Wolfgang Jeltsch wrote:
TeX is not so great for mathematics and especially not for conversion into
MathML (which would be needed for HTML output). The TeX math language
provides rather little semantic information. As input language for the
concrete software named TeX this is mostly okay since the concrete rendering
algorithm of TeX doesn’t need certain information (for example, about
implicit bracketing).
However, even for rendering with TeX, you sometimes have to ressort to ugly
tricks since TeX sometimes misinterprets what you wrote. Knuth gives some
examples in chapter 18 of The TeXbook. For conversion into MathML, a TeX
source generally doesn’t have enough information since even presentation
MathML code contains much more structure than ordinary TeX source code does.

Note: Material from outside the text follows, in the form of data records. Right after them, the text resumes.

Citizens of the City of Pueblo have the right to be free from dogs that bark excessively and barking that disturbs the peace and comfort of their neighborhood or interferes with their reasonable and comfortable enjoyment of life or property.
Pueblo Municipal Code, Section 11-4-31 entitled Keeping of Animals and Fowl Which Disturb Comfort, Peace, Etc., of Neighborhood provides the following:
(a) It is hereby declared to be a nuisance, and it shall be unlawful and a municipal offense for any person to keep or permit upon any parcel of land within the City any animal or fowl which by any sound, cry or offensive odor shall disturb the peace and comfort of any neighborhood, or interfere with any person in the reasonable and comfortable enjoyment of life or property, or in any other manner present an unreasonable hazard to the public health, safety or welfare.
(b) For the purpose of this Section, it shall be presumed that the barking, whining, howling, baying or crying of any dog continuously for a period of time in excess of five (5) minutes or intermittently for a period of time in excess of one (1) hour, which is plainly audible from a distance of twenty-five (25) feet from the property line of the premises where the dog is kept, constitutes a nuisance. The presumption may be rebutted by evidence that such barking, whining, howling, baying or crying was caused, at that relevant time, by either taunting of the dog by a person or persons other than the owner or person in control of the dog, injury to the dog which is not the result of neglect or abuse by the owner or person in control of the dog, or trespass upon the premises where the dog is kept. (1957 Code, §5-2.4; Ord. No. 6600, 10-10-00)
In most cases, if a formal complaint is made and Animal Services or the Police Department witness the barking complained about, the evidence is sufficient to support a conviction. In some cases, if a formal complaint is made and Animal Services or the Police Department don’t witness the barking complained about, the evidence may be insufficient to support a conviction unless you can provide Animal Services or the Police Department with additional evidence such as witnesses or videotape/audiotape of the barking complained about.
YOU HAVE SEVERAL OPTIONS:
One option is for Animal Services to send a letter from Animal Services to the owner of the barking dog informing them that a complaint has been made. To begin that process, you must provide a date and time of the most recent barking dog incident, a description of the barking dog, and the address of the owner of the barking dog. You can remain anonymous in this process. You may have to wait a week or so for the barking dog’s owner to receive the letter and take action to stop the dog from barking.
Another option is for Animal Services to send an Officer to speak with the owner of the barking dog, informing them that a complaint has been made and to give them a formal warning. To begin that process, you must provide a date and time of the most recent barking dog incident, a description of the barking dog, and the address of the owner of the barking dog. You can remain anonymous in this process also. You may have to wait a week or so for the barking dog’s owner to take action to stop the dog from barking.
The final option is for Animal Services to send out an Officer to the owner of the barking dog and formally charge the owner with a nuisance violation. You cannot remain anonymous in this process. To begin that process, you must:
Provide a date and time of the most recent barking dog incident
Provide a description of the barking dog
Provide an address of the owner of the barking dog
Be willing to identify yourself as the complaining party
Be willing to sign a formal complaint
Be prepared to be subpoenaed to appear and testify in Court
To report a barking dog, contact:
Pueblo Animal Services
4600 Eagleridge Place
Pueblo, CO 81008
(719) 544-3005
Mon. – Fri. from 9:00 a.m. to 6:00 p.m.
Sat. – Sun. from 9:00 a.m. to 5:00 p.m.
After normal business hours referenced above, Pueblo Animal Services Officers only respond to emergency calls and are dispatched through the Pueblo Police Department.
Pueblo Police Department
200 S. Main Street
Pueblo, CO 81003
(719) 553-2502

So using TeX as a general language for math is a very bad idea, in my opinion.
The problem is that there is no good language which provides enough
structural information for conversion into MathML and is at the same time
simple to write and read. Maybe, both requirements contradict.
I want for long to write math formulas in a paper in Haskell. Actually,
lhs2TeX can do such transformations but it is quite limited in handling
of parentheses and does not support more complicated transformations
(transforming prefix notation in infix notation or vice versa with
minimal parentheses).
I would like to write
sumFor [0..n] (\i -> i^2)
(with sumFor xs f = sum $ map f xs)
which is rendered as
\sum_{i=0}^{n} i^2
or
integrate 1000 (a,b) (\t -> f t)
to be rendered as
\int_a^b f(t) \dif t
I imagine some rule based configuration that is implemented using
haskell-src, that handles all identifiers, say, with prefix "parameter"
as wildcards:
sumFor [parameterA..parameterB] (\parameterI -> parameterS)
=> \sum_{parameterI=parameterA}^{parameterB} parameterS
Unfortunately a tool for this transformation still has to be written,
but wouldn't that be really cool? The tool might be even relatively
simple, but the configuration is certainly non-trivial and it would have
to be hard-wired into cabal in order to provide identical rendering on
all systems and output formats (TeX or MathML).